> [What the task requires] Identify every line in the records below that contains the word "hematoxylin", and copy each of those lines.

━━━ Dataset ━━━

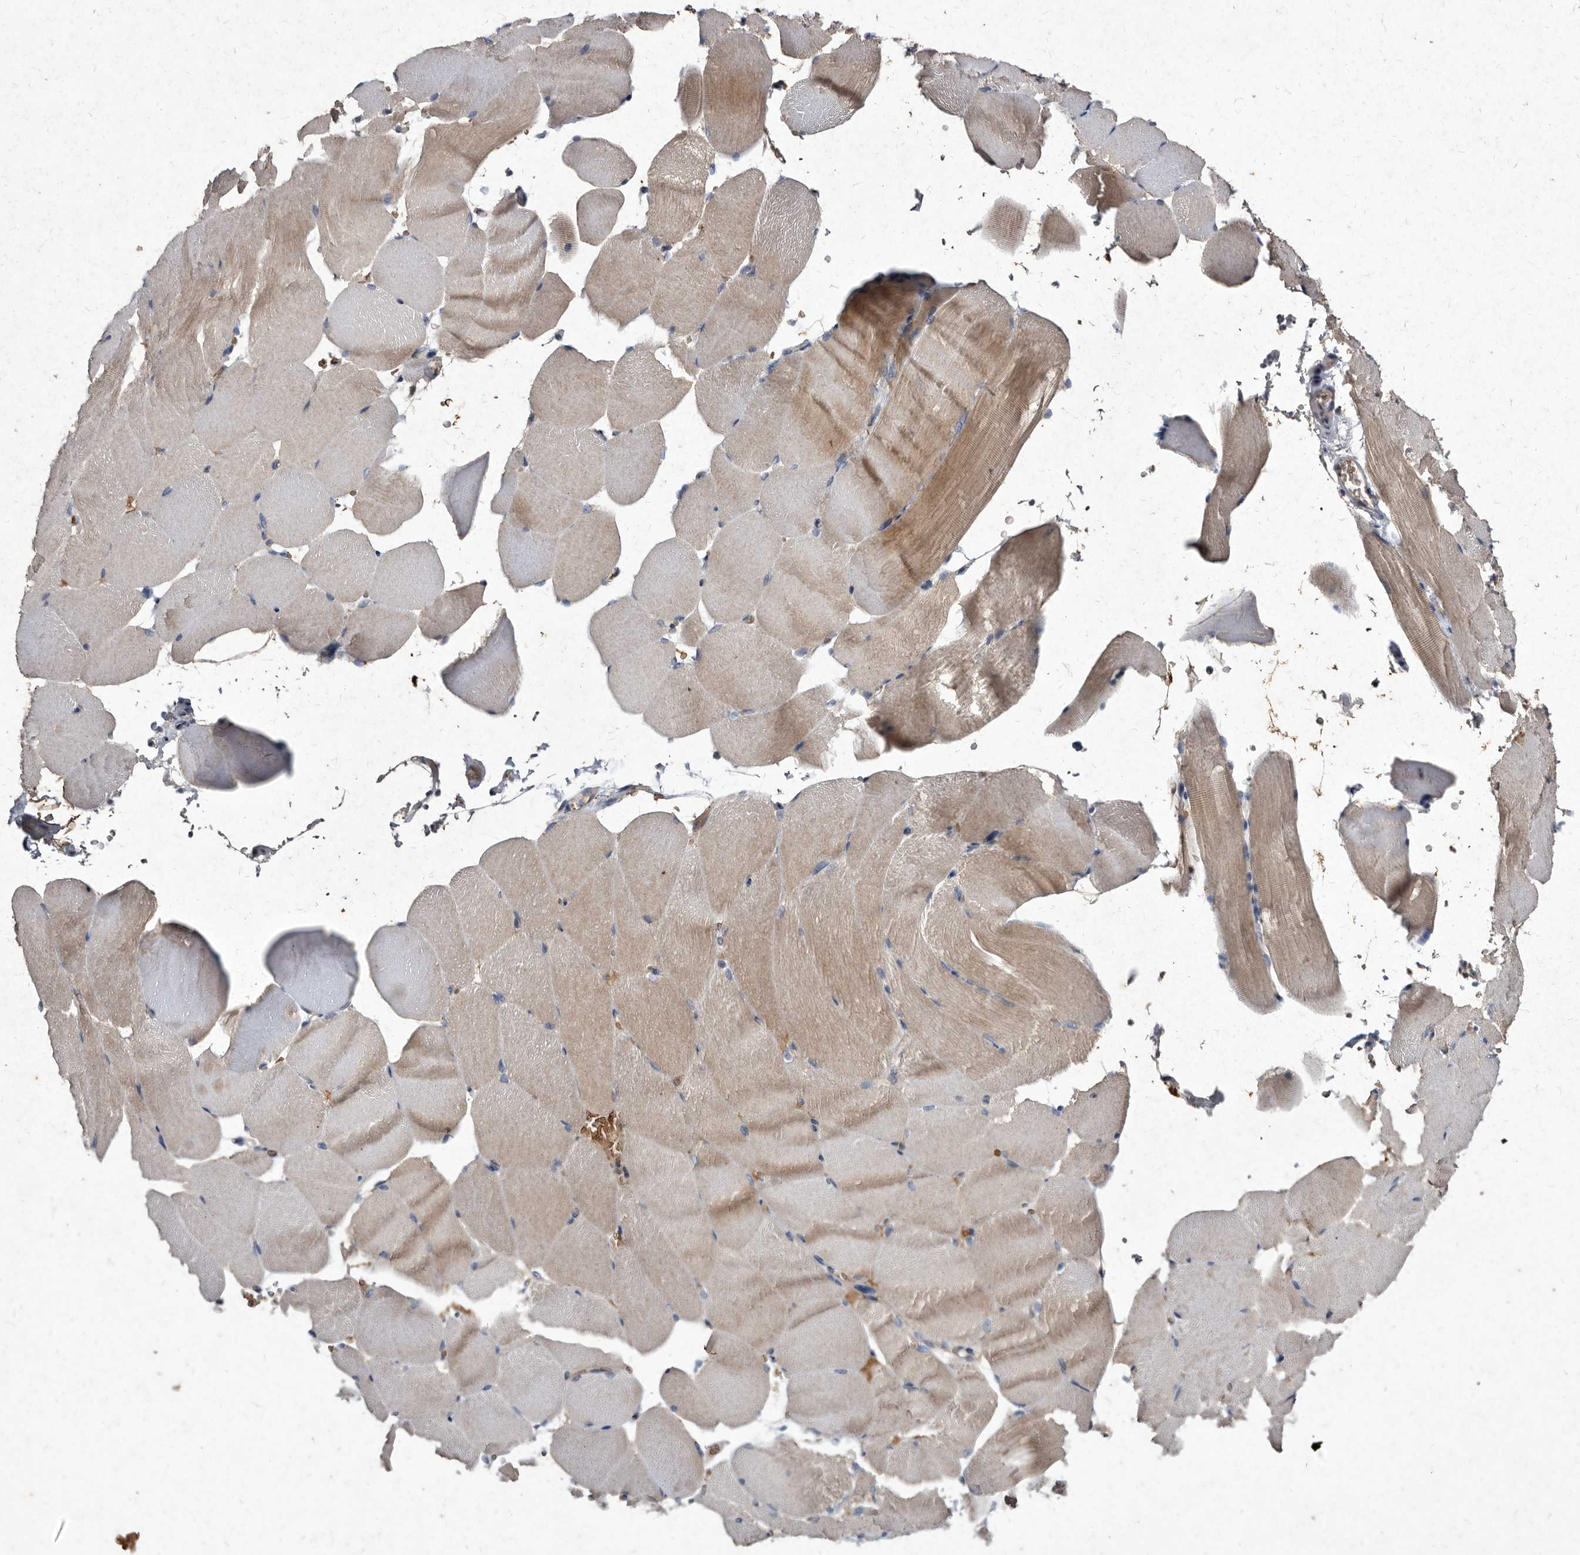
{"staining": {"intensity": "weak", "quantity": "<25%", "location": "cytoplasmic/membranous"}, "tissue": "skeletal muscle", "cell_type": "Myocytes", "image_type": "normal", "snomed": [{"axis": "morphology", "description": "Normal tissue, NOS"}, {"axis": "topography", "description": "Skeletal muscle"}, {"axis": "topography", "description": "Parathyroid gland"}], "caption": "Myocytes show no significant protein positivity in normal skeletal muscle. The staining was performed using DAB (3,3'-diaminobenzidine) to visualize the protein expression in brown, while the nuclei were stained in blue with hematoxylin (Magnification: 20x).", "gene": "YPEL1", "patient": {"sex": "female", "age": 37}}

━━━
━━━ Dataset ━━━

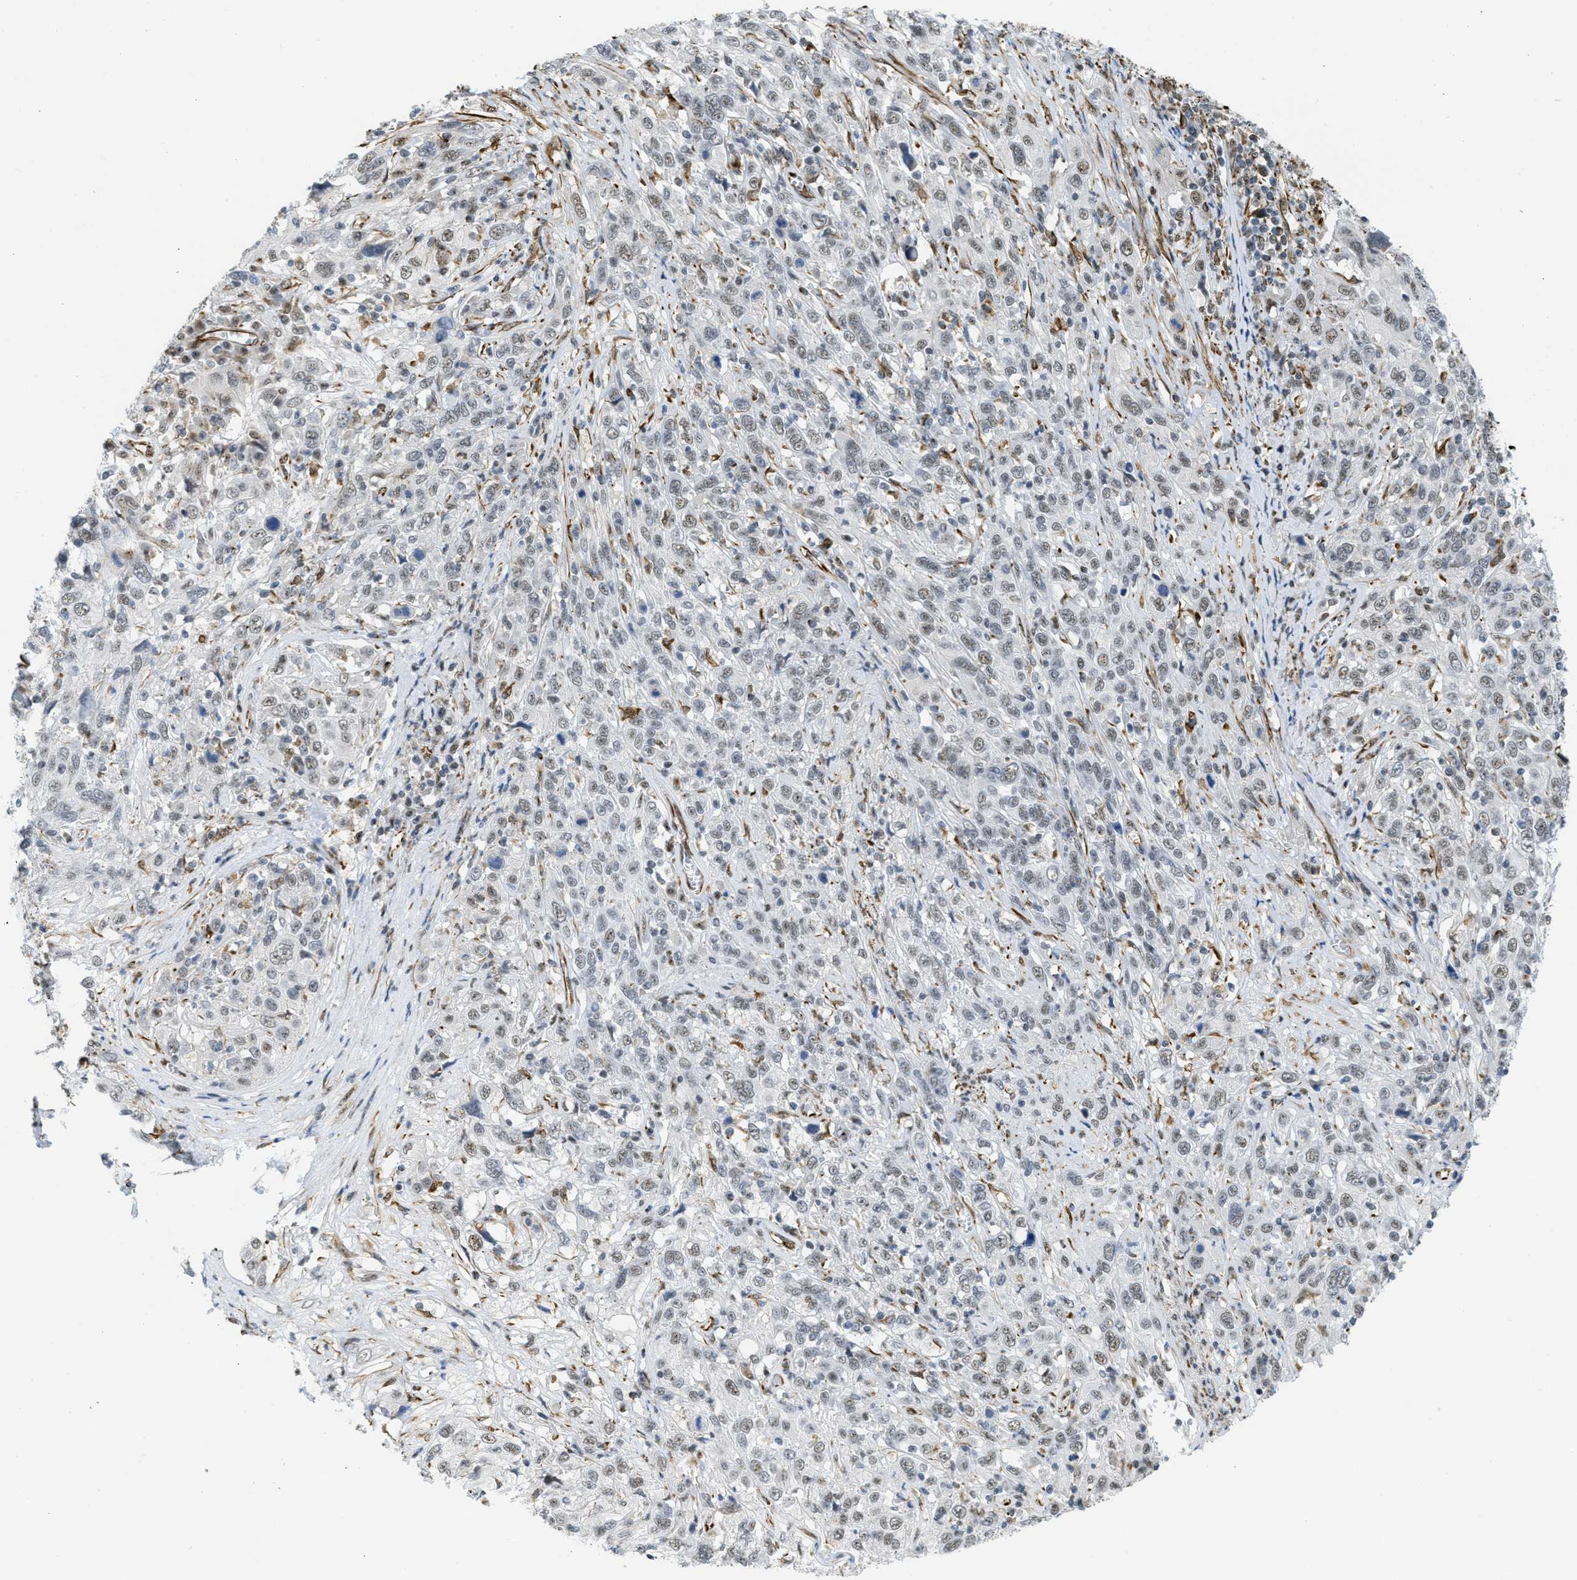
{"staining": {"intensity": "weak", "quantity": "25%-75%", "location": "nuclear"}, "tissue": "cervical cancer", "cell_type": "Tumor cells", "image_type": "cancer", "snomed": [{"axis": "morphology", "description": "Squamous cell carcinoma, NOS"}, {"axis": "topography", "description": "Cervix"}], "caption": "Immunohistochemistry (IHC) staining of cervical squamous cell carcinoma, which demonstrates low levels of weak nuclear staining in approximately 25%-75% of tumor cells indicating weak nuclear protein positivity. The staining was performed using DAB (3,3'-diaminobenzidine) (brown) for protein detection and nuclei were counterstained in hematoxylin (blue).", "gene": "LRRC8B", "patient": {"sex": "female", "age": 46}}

━━━
━━━ Dataset ━━━

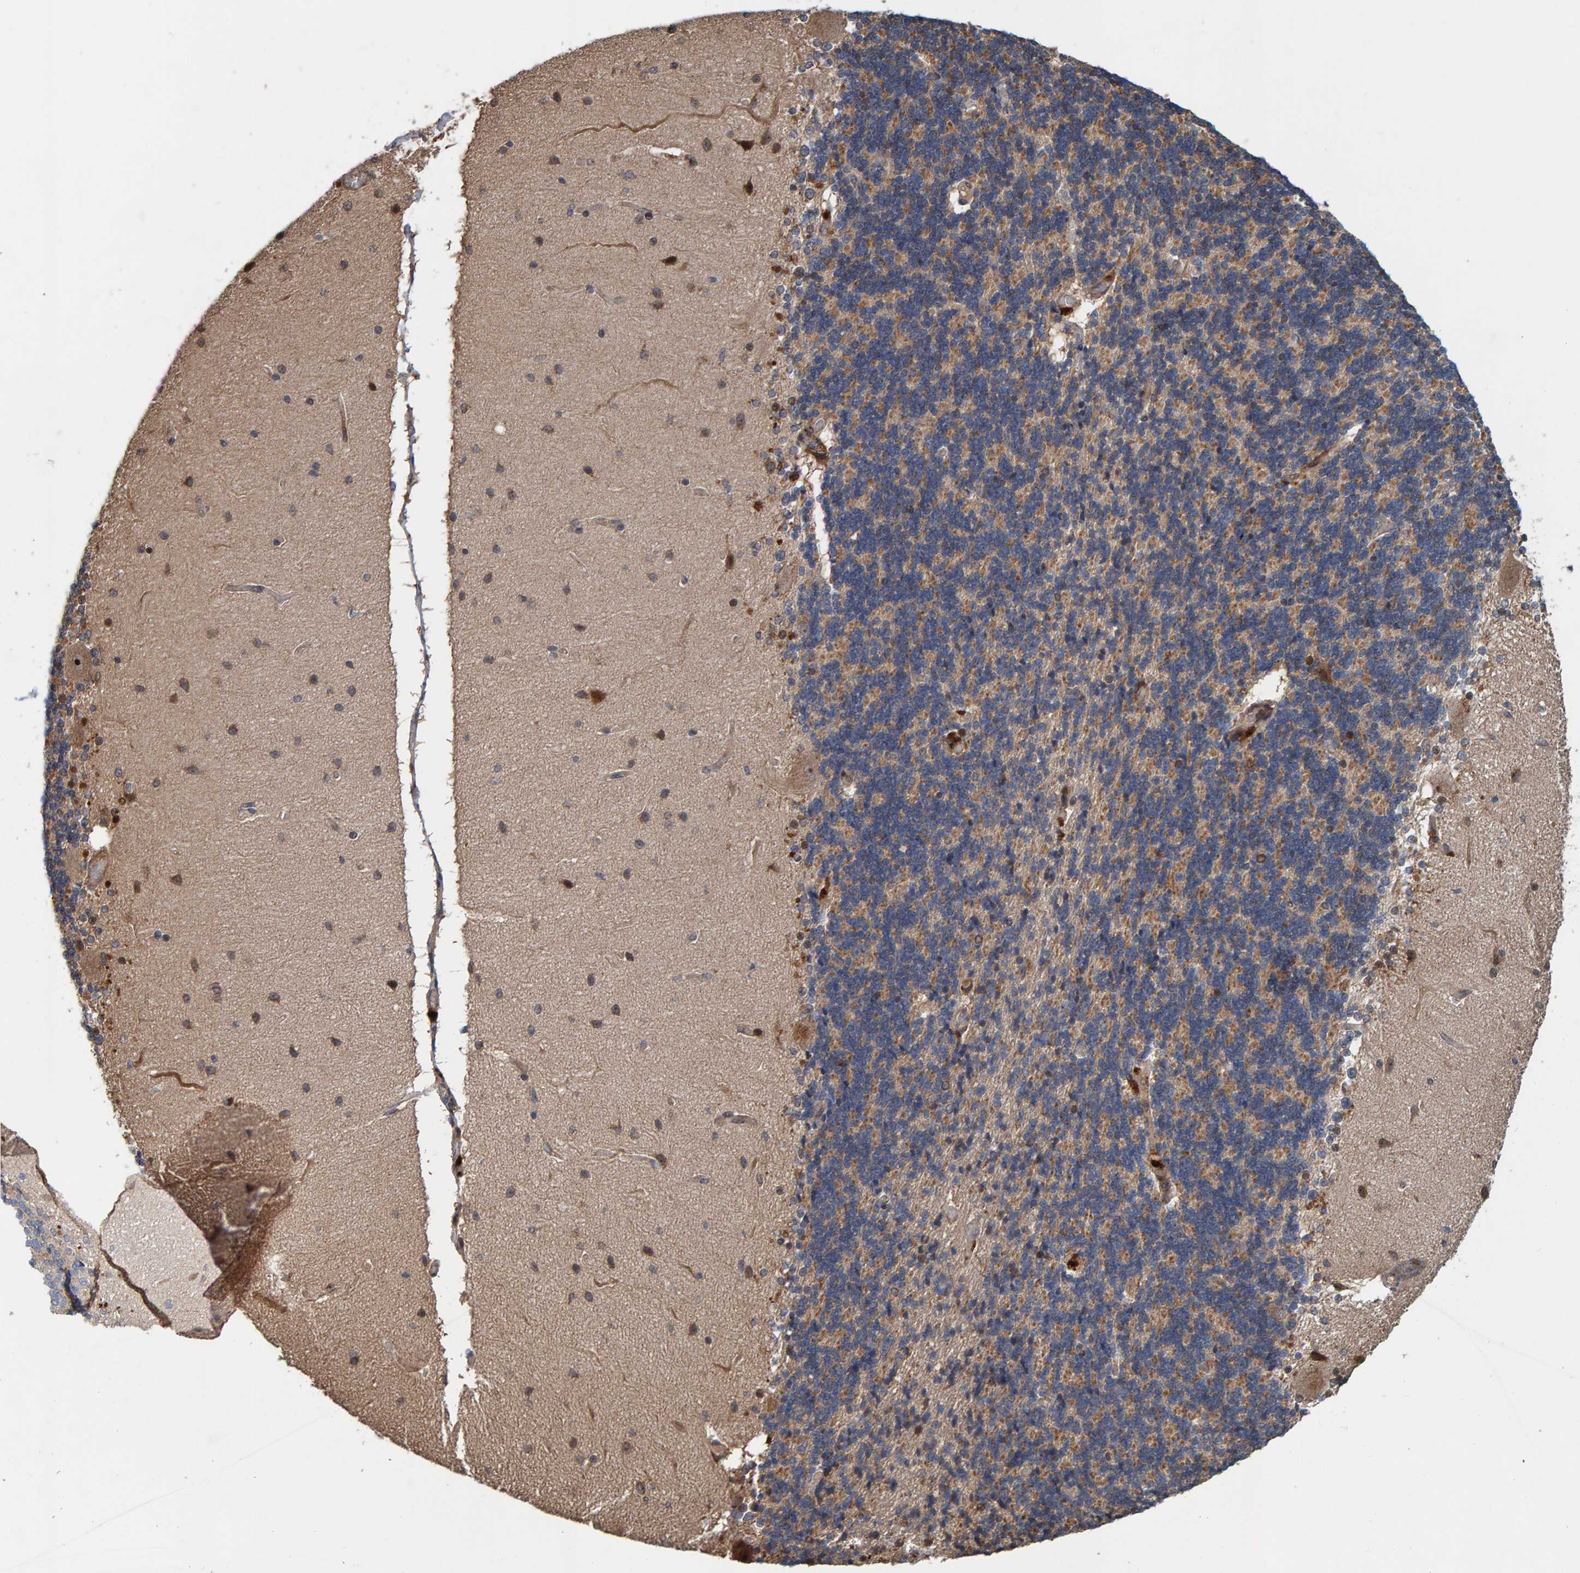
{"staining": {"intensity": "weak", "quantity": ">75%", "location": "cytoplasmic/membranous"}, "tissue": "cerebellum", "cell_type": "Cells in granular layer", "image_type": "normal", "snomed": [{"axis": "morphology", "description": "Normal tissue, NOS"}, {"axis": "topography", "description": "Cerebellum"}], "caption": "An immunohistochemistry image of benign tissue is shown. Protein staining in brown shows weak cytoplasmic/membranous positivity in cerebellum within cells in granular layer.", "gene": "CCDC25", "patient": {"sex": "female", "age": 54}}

━━━

> [Answer for this exercise]
{"staining": {"intensity": "weak", "quantity": "<25%", "location": "cytoplasmic/membranous"}, "tissue": "skeletal muscle", "cell_type": "Myocytes", "image_type": "normal", "snomed": [{"axis": "morphology", "description": "Normal tissue, NOS"}, {"axis": "topography", "description": "Skeletal muscle"}, {"axis": "topography", "description": "Parathyroid gland"}], "caption": "Myocytes show no significant protein positivity in normal skeletal muscle. The staining was performed using DAB (3,3'-diaminobenzidine) to visualize the protein expression in brown, while the nuclei were stained in blue with hematoxylin (Magnification: 20x).", "gene": "YPEL1", "patient": {"sex": "female", "age": 37}}
{"staining": {"intensity": "weak", "quantity": "25%-75%", "location": "nuclear"}, "tissue": "cervical cancer", "cell_type": "Tumor cells", "image_type": "cancer", "snomed": [{"axis": "morphology", "description": "Squamous cell carcinoma, NOS"}, {"axis": "topography", "description": "Cervix"}], "caption": "Immunohistochemistry (IHC) staining of cervical squamous cell carcinoma, which demonstrates low levels of weak nuclear staining in approximately 25%-75% of tumor cells indicating weak nuclear protein positivity. The staining was performed using DAB (3,3'-diaminobenzidine) (brown) for protein detection and nuclei were counterstained in hematoxylin (blue).", "gene": "LRRC8B", "patient": {"sex": "female", "age": 46}}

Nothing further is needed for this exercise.